A table index is a replica of a subset of a table’s columns that is stored in such a way that it allows the DBMS to find tuples faster than sequential scans.

Indexes dramatically speed up some types of queries, but they also take up space, and need to be kept in sync with the data. Too many indexes can make reads fast but writes slower.

The query optimizer decided which index to use when it receives a query.

B+ Tree

A B+ Tree is a self-balancing tree data structure that keeps data sorted and gives $O(log n)$ search, sequential access, insertion, and deletion.

A B+ Tree is used in almost all DBMSs which support order-preserving indexes.

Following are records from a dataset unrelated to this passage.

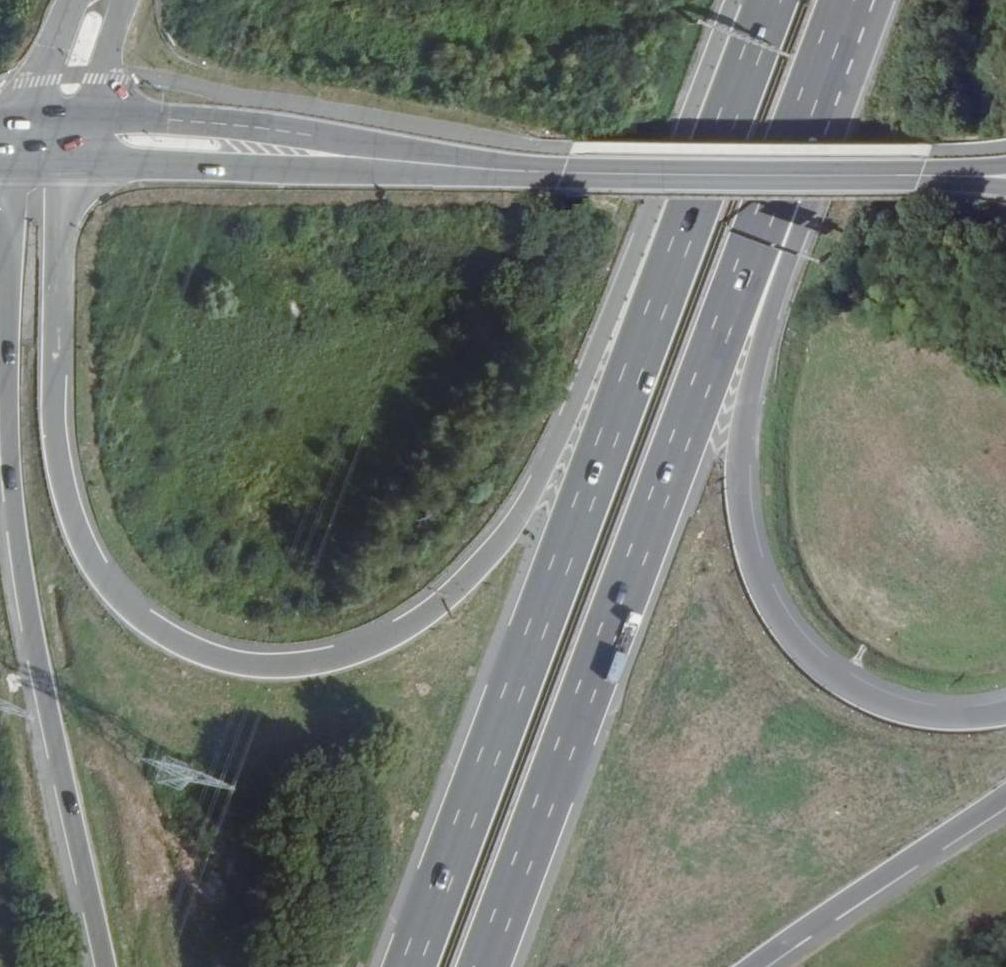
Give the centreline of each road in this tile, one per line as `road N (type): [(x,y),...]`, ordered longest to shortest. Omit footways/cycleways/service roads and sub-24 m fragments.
road 1 (motorway): [(766,13),(708,64),(547,469),(506,534),(424,615),(335,659),(254,665),(189,648),(144,622),(92,562),(69,513),(53,421),(64,161)]
road 2 (motorway): [(766,13),(410,966)]
road 3 (motorway): [(482,966),(800,120)]
road 4 (motorway): [(12,160),(8,411),(20,559),(105,966)]
road 5 (motorway): [(1005,711),(915,715),(867,698),(821,668),(780,624),(751,567),(737,448),(752,368),(807,207),(800,120)]
road 6 (primary): [(64,161),(484,178),(552,173)]
road 7 (primary): [(552,173),(250,126),(91,117)]
road 8 (primary): [(552,173),(997,177)]
road 9 (motorway): [(751,966),(1005,795)]
road 10 (motorway): [(800,120),(845,0)]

A B+ Tree comes from a class of data structures called B Trees. It has the following properties -

  1. It is perfectly balanced (every leaf is at the same depth).
  2. Every inner node other than the root is always at least half full.
  3. Every inner node with k keys has k+1 children.

That is, if we have a B+ Tree of degree $M$, that means its nodes can contain at most $M-1$ keys and $M$ children. Property 2 says that every inner node has between $M/2-1$ to $M-1$ keys.

Andy then explains the insertion and deletion algorithms in a B+ Tree, which I won’t describe here. But they are pretty much what you would expect.